* _YOUR ASSIGNMENT_
Which lines make up the answer? Those from the line with "Give bounding boxes" through the end of the data; reproduce them exactly.

(Stored items from a collection)
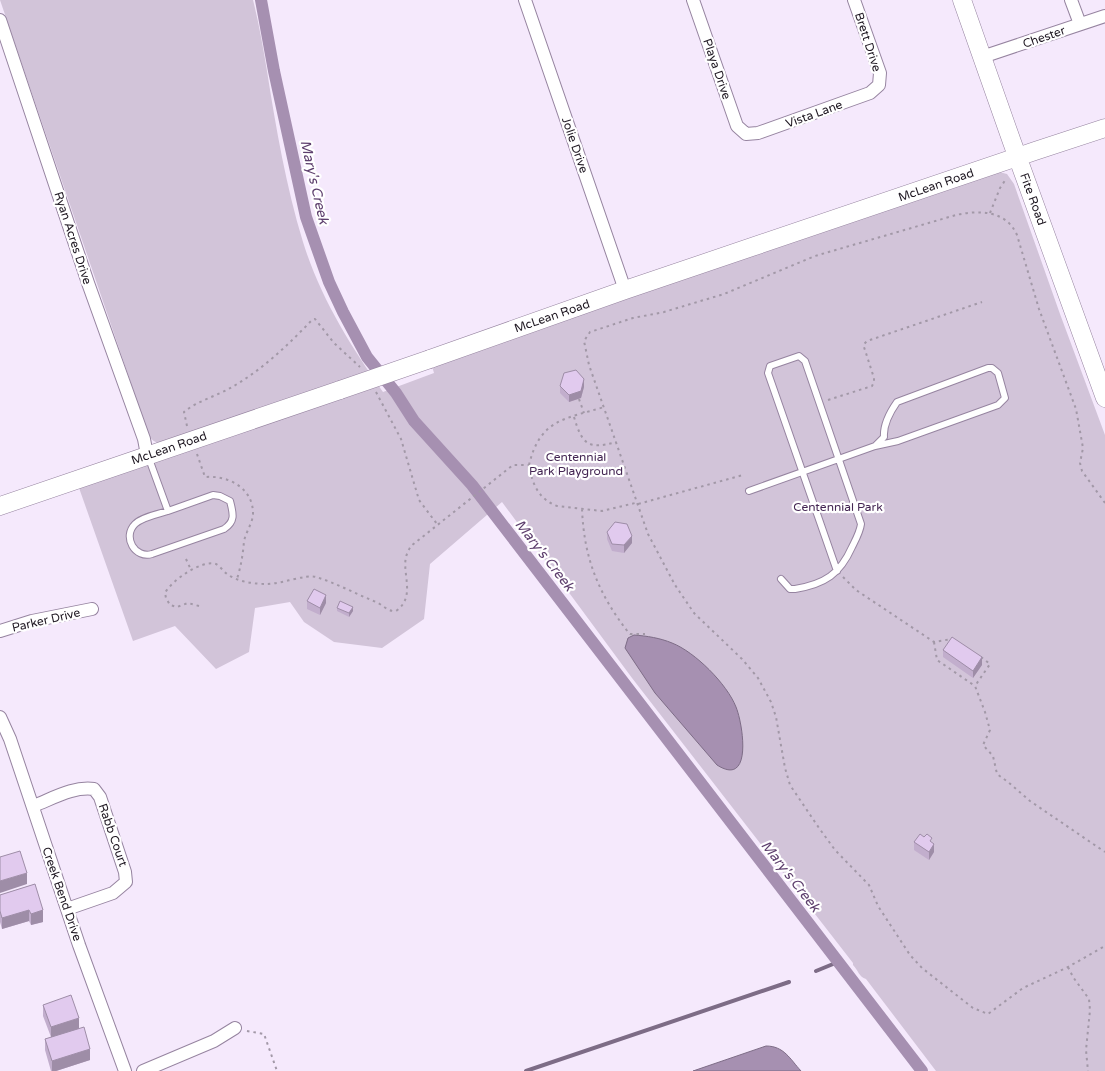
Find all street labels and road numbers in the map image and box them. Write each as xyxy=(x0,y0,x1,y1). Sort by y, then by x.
street label: Brett Drive xyxy=(852,11,884,73)
street label: Chester xyxy=(1021,23,1067,51)
street label: Playa Drive xyxy=(700,37,734,101)
street label: Vista Lane xyxy=(784,97,844,131)
street label: Jolie Drive xyxy=(559,115,591,175)
street label: McLean Road xyxy=(896,166,976,204)
street label: Fite Road xyxy=(1017,171,1049,227)
street label: Ryan Acres Drive xyxy=(51,190,95,286)
street label: McLean Road xyxy=(512,297,592,335)
street label: McLean Road xyxy=(129,429,209,467)
street label: Parker Drive xyxy=(11,605,82,635)
street label: Rabb Court xyxy=(96,802,130,869)
street label: Creek Bend Drive xyxy=(39,845,85,943)

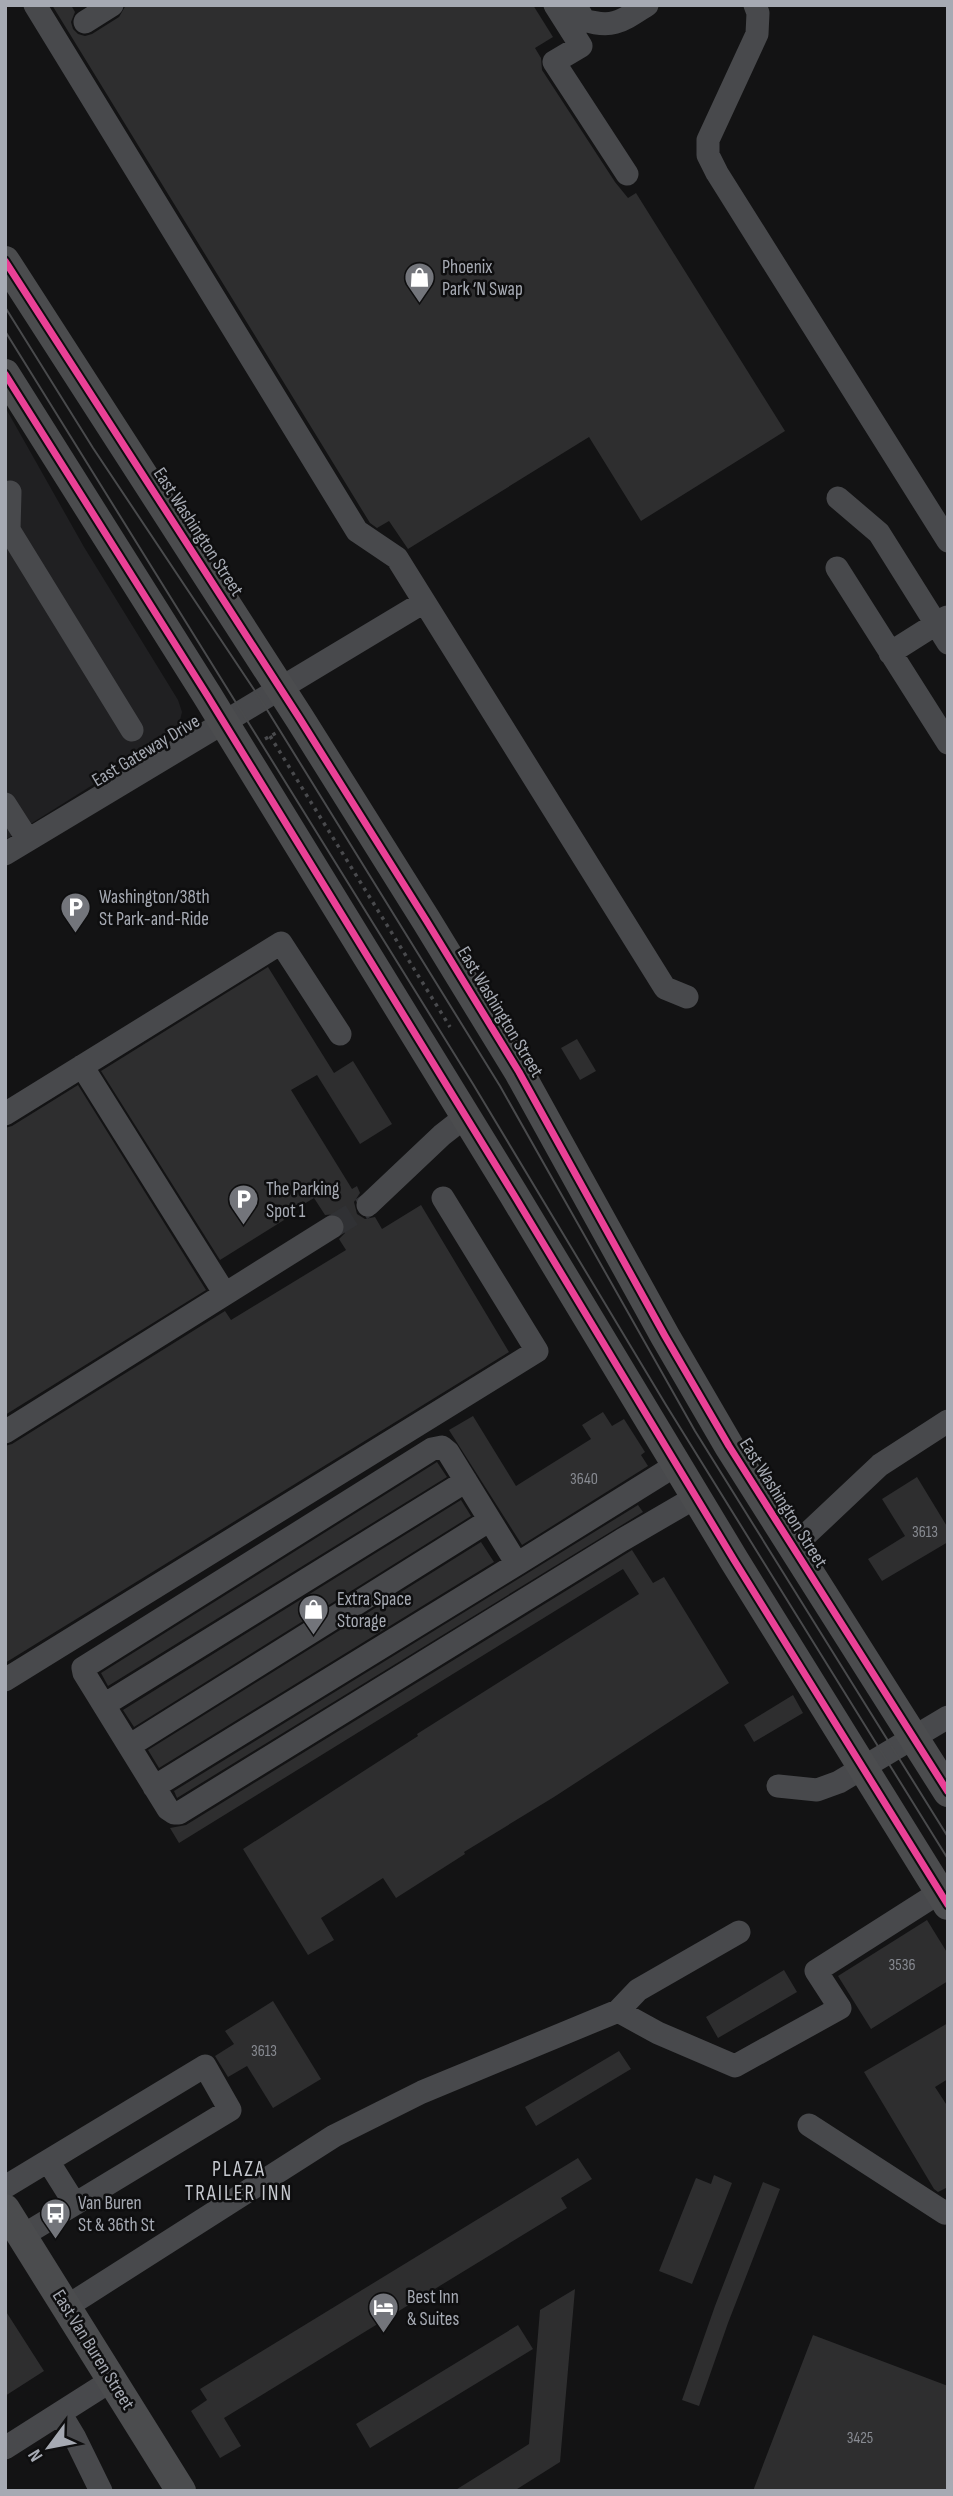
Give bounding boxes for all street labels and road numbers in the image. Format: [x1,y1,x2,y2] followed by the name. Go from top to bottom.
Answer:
[148,463,248,601] street label: East Washington Street
[88,710,204,792] street label: East Gateway Drive
[452,942,548,1082] street label: East Washington Street
[734,1434,832,1572] street label: East Washington Street
[47,2286,139,2415] street label: East Van Buren Street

* _EXPECTED OUTPUT_
Give bounding boxes for all street labels and road numbers in the image. Format: [x1,y1,x2,y2] followed by the name. Go from top to bottom.
Answer:
[148,463,248,601] street label: East Washington Street
[88,710,204,792] street label: East Gateway Drive
[452,942,548,1082] street label: East Washington Street
[734,1434,832,1572] street label: East Washington Street
[47,2286,139,2415] street label: East Van Buren Street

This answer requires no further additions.